• EXERCISE GOAL
When you reproduce the entries below, keep each one exact and drop any pictures.

• DATA TO PROCESS
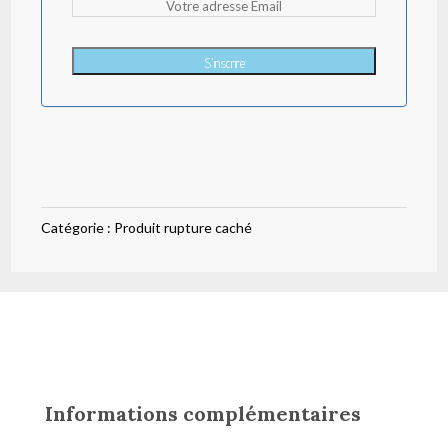
S'inscrire
Catégorie :
Produit rupture caché
Informations complémentaires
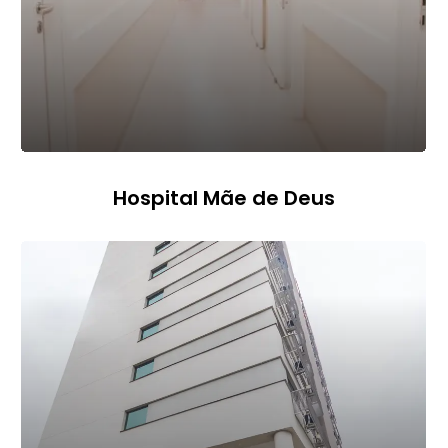
Hospital Mãe de Deus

• WRITTEN SOLUTION
S'inscrire
Catégorie :
Produit rupture caché
Informations complémentaires
Hospital Mãe de Deus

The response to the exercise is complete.